「さーえちゃん!!今日も来たよ!だーれだ!!」
この人は唯一私が虐待をされていることを相談していた幼馴染、黒崎 翔だ。あのあと翔が両親に私のことを伝えて翔の両親が通報してくれたおかげで私は虐待から解放された。私が倒れて病院に入院した時翔と翔の両親が見舞いに来てくれた。その時の私は急に二人の大人が病室に入ってきたから私は眉間にしわを寄せたが、その後に翔が見えたことで翔の両親だと紐づけることができた。翔の両親はいい人たちだった。私のことを気にかけてくれていたし、失感情症になった時も、フラッシュバックしている時もずっと支えてくれた。私は初めて親というものは、背中をさすってくれたり、大きな体で抱きしめてくれる存在なのだと感じた。
翔は小学校、中学校、高校、大学、会社までずっと一緒だ。こいつがまとわりついてくるのだ。学生時代もずっと私にちょっかいをかけたり、私の体調を聞いてきたりしてくる。何年経ってもこいつは変わらない。長年こんな感じなのでそろそろやめてほしい。

「翔前見えない」
こいつと真面目に受け答えするともっとめんどくさいことになる。
「冴ちゃん今日もかわいいね」
顔を近づけて言ってきた。顔が近い。目が合う。
「はいはい」
こいつも顔が整っているがこんなめんどくさいことをしているので私の中ではいつもマイナス評価だ。
「そういえば冴ちゃんお昼ご飯‥‥ってえ?誰?冴ちゃんこの人誰?」
私の目の前にいる陽斗くんに驚いている。なぜこいつは今まで気づかなかったのか。
「今日入ってきた柊陽斗くん私が教育係になったの」
「初めまして!柊陽斗です!よろしくお願いします!!」
やっぱり陽斗くんは礼儀が正しい。さっきまで椅子に座って私に相談していたのに勢いよく立って床に頭がつくほど深々とお辞儀した。陽斗くんが困惑している。そりゃそうだ。
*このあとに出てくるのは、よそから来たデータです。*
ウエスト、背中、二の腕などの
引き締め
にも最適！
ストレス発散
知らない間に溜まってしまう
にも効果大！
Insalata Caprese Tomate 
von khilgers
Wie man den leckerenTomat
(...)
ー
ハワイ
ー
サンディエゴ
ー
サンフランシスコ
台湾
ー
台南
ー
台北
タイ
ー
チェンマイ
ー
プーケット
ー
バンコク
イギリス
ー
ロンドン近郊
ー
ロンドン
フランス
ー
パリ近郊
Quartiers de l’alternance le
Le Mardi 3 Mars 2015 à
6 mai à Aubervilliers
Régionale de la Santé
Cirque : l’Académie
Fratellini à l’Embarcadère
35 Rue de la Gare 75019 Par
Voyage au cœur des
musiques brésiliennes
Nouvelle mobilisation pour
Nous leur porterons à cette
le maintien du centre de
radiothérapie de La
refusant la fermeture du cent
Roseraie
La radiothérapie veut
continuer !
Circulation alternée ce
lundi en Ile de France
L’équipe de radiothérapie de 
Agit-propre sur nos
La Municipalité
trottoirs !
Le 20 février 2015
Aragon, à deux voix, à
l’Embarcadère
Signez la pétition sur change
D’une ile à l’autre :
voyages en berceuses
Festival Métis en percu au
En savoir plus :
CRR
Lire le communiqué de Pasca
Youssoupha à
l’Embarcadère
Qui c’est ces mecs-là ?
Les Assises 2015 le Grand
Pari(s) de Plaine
急にこんな身長の高い男の人が私にかわいいとかちょっかいかけているのだから。
「あこの人は黒崎翔私に昔から付きまとっている変なやつで違う部署だけど昼休みにはこっちに来て毎回一緒に食べてるんだよ」
去年まで翔は同じ部署で席も近くいつも視界に入る関係だったが、今年からはいつも私にちょっかいや話しかけているのを上司が見かねたのか違う部署に異動となった。違う部署に行く時に翔は嫌がっていたが私としては好都合だった。仕事の効率は上がるし。だが昼休みや私が帰る時になったらいつも走って私の所へ来る。やめてほしい。不愉快だ。
「冴ちゃんの母親代わりをしている翔ですよろしくね」
母親代わりなどいつからしているのか。こいつはまともに自己紹介もできないのか。
「母親代わり‥?」
そんなこと言ったから陽斗くんが首を傾げている。

「ていうか冴ちゃんお昼ご飯食べた?」
いつも聞いてくる。食事はそんな大事なのだろうか。1回や2回の食事抜きはよくやらされていた。それが当たり前だと思ってた。
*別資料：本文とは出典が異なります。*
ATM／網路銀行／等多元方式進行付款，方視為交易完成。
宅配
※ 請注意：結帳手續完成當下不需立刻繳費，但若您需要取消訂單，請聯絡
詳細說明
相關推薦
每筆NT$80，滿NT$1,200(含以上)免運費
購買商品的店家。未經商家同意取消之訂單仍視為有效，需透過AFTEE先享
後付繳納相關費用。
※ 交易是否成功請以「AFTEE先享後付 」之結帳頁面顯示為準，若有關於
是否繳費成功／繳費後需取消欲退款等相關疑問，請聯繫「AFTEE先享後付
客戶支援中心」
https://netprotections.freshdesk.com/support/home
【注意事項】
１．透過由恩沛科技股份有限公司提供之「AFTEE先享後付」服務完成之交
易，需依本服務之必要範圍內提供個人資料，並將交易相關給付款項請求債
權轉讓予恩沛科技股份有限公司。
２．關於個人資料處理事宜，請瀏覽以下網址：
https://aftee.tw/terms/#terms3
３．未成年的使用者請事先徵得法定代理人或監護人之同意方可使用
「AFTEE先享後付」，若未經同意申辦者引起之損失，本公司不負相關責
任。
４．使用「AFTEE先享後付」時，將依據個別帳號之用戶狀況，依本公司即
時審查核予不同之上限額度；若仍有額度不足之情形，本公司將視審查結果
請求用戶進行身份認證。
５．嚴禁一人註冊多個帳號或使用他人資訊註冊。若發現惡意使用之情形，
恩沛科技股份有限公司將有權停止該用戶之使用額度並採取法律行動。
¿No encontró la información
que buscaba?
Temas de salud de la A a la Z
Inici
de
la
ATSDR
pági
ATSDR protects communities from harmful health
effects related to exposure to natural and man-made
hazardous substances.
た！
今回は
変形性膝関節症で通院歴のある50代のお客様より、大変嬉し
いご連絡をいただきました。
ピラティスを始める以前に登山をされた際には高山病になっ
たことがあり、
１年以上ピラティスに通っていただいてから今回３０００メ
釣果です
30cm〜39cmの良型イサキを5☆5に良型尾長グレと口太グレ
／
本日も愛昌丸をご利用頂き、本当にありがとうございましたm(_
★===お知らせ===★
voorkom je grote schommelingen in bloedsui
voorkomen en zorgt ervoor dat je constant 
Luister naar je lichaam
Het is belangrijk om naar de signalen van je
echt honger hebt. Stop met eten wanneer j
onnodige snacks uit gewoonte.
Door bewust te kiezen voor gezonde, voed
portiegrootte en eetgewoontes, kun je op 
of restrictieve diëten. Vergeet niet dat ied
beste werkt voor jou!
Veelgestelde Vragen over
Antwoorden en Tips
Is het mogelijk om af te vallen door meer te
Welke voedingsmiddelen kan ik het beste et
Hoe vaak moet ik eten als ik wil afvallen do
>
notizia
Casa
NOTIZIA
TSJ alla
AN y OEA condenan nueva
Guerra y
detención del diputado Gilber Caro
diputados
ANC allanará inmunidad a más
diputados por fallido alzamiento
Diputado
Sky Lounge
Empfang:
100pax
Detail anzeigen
「今日はお弁当忘れたから抜きで午後仕事しようと思ってるけど」
「そんなのダメに決まってるでしょ!!」
勢いよく私の体を揺らしながら言った。揺らす強さが強い。目が回ってきた。
「いい冴ちゃん?お昼ご飯取らないと午後倒れちゃうでしょ!!」
私の肩に手を置いて顔を近づけて大きい声で言ってきた。そんな顔を近づけてなくてもその音量なら絶対聞こえるのに。叱られた。なぜ。
「倒れるわけないでしょだってそれが日常だった‥」
しまった。虐待されていたことは翔から他人に言ってはダメだと言われている。なぜかはわからないが。翔も変な顔をしている。
「もう何言ってるの〜冴ちゃんおもしろーい」
翔が誤魔化した。陽斗くんは何も言っていない。朝は晴れだったのに今外を見てみると雲量が多くなっている気がした。